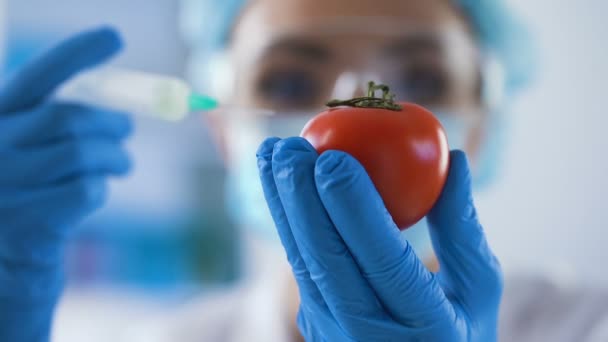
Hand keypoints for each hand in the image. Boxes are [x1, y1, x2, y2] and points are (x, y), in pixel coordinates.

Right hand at [0, 27, 130, 340]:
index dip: (78, 54)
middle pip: (70, 117)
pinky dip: (102, 188)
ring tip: (121, 165)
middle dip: (113, 121)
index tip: (115, 37)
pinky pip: (86, 190)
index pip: (38, 78)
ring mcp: (4, 187)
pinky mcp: (25, 222)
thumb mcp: (37, 151)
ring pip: (84, 153)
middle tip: (128, 132)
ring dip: (116, 157)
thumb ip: (64, 122)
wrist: (7, 264)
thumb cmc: (34, 196)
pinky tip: (95, 194)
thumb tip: (125, 104)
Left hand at [257, 137, 501, 340]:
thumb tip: (455, 158)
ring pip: (301, 263)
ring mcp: (333, 334)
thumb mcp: (477, 289)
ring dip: (282, 204)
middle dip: (301, 199)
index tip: (334, 158)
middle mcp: (369, 335)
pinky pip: (299, 267)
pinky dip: (287, 221)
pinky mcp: (314, 324)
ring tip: (272, 153)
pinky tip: (279, 183)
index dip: (354, 208)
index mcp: (425, 327)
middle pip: (326, 261)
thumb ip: (462, 228)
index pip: (383, 261)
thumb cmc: (457, 329)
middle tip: (290, 147)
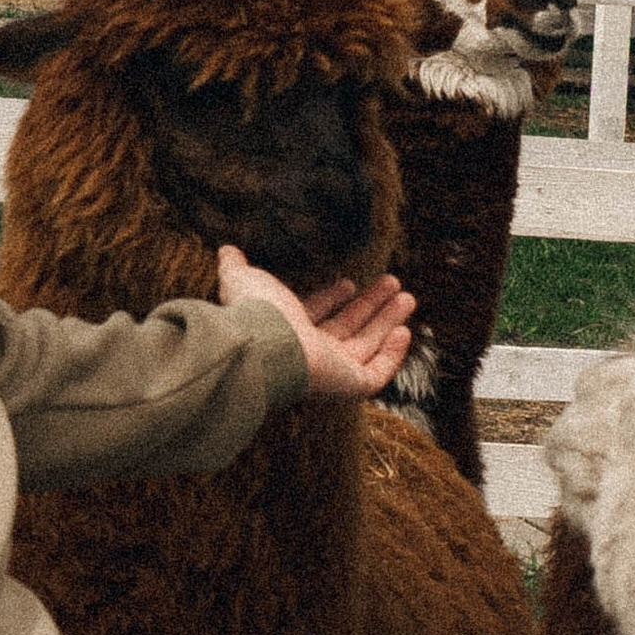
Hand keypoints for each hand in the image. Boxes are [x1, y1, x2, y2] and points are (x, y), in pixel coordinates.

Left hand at [218, 247, 416, 400]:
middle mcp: (310, 352)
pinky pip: (377, 374)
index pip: (315, 315)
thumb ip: (235, 267)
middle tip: (392, 283)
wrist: (263, 344)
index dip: (331, 298)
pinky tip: (405, 331)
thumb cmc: (254, 313)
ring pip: (367, 347)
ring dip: (387, 321)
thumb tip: (226, 249)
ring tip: (408, 296)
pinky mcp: (349, 384)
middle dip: (370, 306)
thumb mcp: (243, 280)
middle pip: (348, 329)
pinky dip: (393, 356)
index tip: (347, 281)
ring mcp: (332, 371)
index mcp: (288, 330)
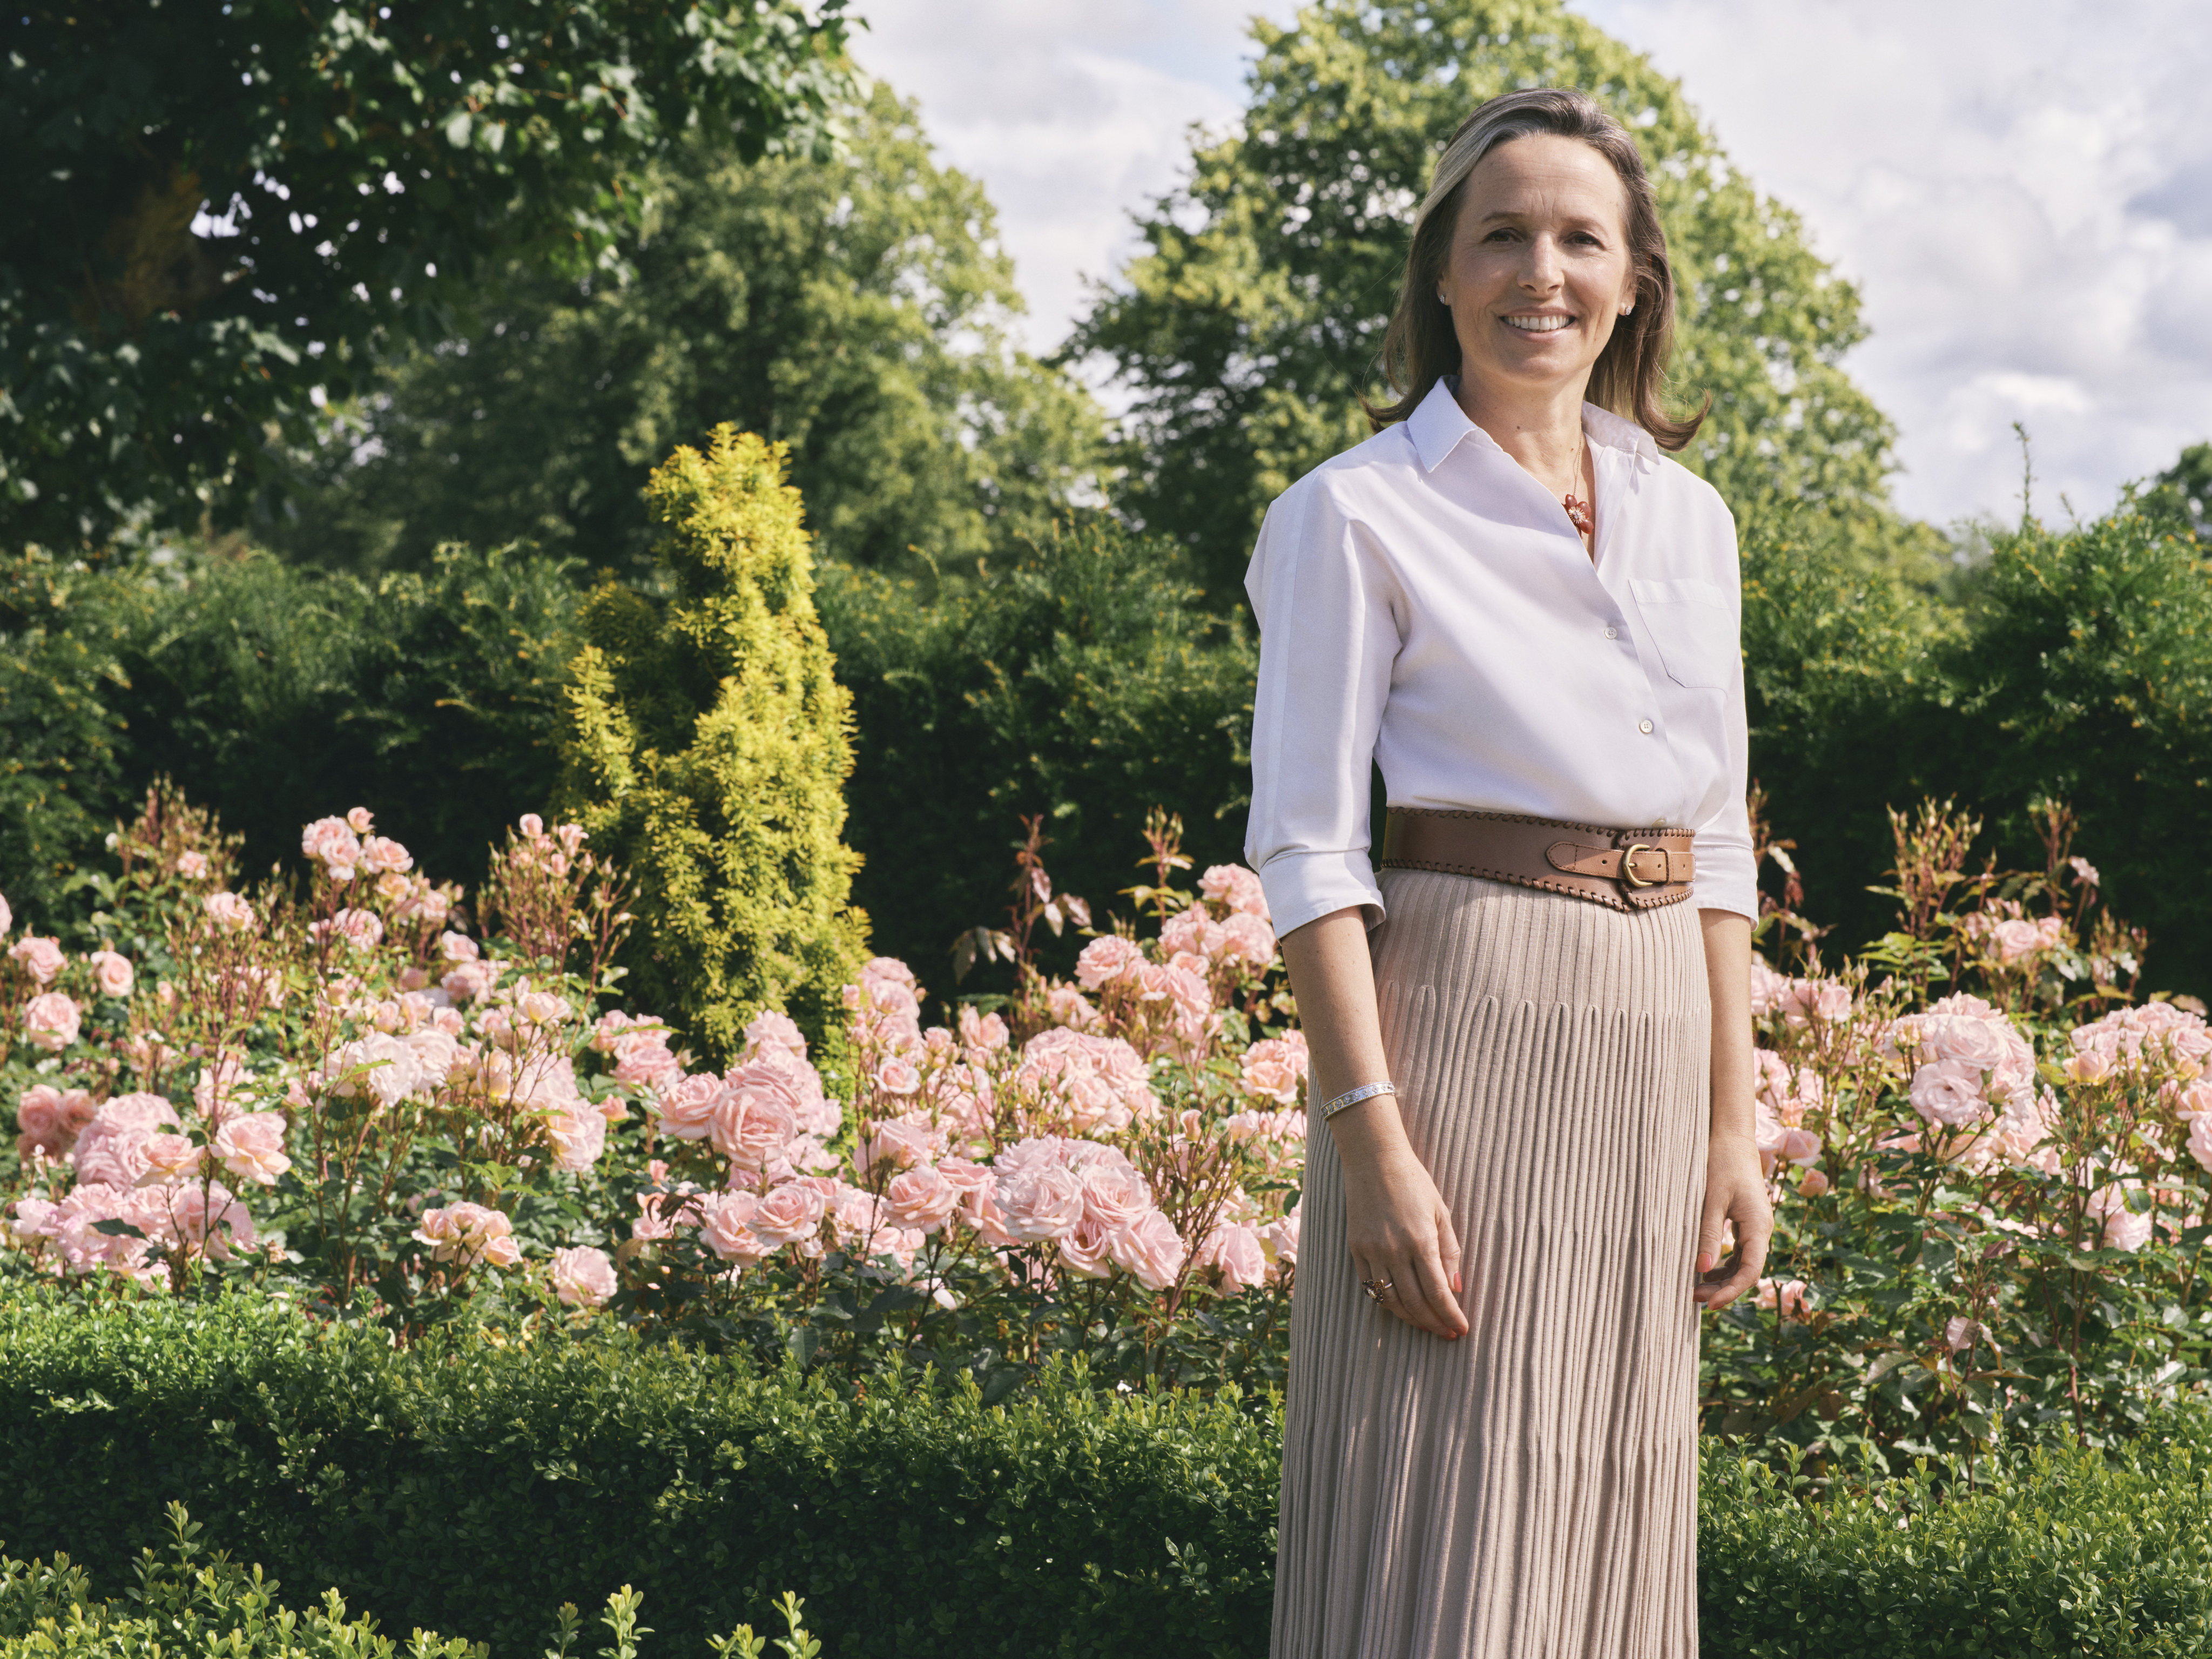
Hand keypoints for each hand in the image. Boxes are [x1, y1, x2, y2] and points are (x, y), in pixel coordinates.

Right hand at [1332, 1103, 1468, 1339]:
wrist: (1374, 1159)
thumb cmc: (1414, 1182)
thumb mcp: (1441, 1212)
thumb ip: (1449, 1252)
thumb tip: (1455, 1288)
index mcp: (1421, 1240)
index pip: (1438, 1292)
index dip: (1451, 1316)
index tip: (1461, 1329)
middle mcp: (1395, 1250)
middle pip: (1415, 1303)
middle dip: (1434, 1323)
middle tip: (1447, 1333)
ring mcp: (1372, 1250)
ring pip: (1391, 1300)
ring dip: (1411, 1319)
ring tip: (1427, 1325)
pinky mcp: (1355, 1248)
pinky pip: (1370, 1286)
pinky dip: (1386, 1302)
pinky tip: (1400, 1307)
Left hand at [1694, 1131, 1770, 1310]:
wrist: (1731, 1140)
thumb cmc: (1721, 1165)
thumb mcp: (1711, 1200)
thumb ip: (1708, 1233)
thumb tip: (1702, 1269)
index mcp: (1758, 1225)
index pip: (1751, 1271)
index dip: (1732, 1291)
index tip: (1710, 1304)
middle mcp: (1761, 1230)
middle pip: (1748, 1271)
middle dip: (1724, 1288)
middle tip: (1694, 1297)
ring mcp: (1756, 1228)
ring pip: (1743, 1264)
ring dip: (1722, 1278)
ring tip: (1695, 1287)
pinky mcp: (1747, 1223)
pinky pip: (1739, 1252)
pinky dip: (1723, 1264)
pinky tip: (1704, 1269)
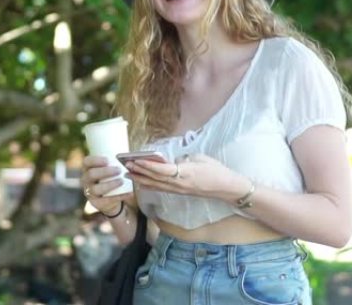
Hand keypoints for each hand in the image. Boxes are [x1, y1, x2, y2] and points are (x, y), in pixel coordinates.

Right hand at [81, 155, 131, 213]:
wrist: (110, 199)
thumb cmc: (110, 179)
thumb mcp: (110, 170)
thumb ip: (114, 164)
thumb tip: (128, 158)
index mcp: (87, 169)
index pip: (86, 162)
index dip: (96, 160)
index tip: (108, 160)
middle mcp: (86, 180)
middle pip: (91, 174)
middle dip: (105, 171)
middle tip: (119, 170)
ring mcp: (89, 193)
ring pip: (96, 189)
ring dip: (110, 184)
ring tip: (122, 181)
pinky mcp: (96, 203)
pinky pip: (107, 200)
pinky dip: (119, 196)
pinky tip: (130, 193)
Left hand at [126, 153, 248, 198]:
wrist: (226, 188)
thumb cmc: (216, 170)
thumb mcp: (200, 158)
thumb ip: (184, 159)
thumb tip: (173, 161)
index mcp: (184, 173)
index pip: (161, 170)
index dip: (147, 166)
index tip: (135, 160)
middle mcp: (179, 184)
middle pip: (154, 178)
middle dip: (139, 172)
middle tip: (125, 165)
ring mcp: (179, 190)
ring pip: (155, 185)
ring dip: (141, 179)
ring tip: (128, 174)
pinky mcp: (180, 192)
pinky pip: (162, 189)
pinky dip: (150, 186)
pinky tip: (141, 184)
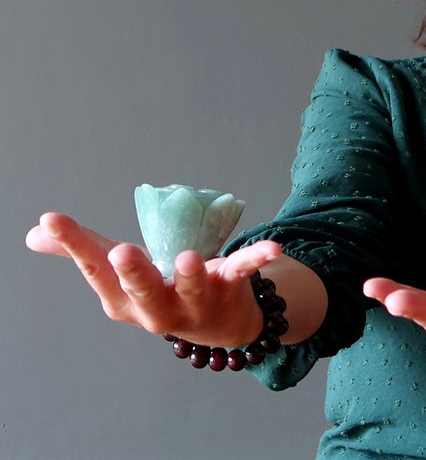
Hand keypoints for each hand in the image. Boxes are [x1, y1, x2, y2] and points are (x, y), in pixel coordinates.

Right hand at [26, 212, 281, 345]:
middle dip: (133, 274)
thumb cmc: (160, 291)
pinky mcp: (230, 289)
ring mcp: (196, 301)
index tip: (52, 218)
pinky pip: (243, 271)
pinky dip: (257, 258)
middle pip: (143, 291)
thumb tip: (35, 232)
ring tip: (190, 258)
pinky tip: (273, 247)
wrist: (219, 324)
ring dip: (191, 274)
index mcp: (124, 302)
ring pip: (192, 288)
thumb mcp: (120, 277)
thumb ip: (82, 252)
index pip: (95, 270)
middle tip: (121, 252)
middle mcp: (157, 309)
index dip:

________________________________________

◆ **What the exercise asks**: Give again exactly the lines running from the beginning of the material above through the line that contains "index tip: (115, 37)", and leave out every picture.

◆ **Response to this task**:
Hand keypoints for each hand in the image. Boxes are [x1, y1, x2, y2] and points are (x, y), in pixel coordinates.

Right hand at [0, 27, 130, 340]:
index dip: (78, 54)
middle pip: (70, 117)
pinky dip: (102, 188)
ring tip: (121, 165)
middle dip: (113, 121)
index tip: (115, 37)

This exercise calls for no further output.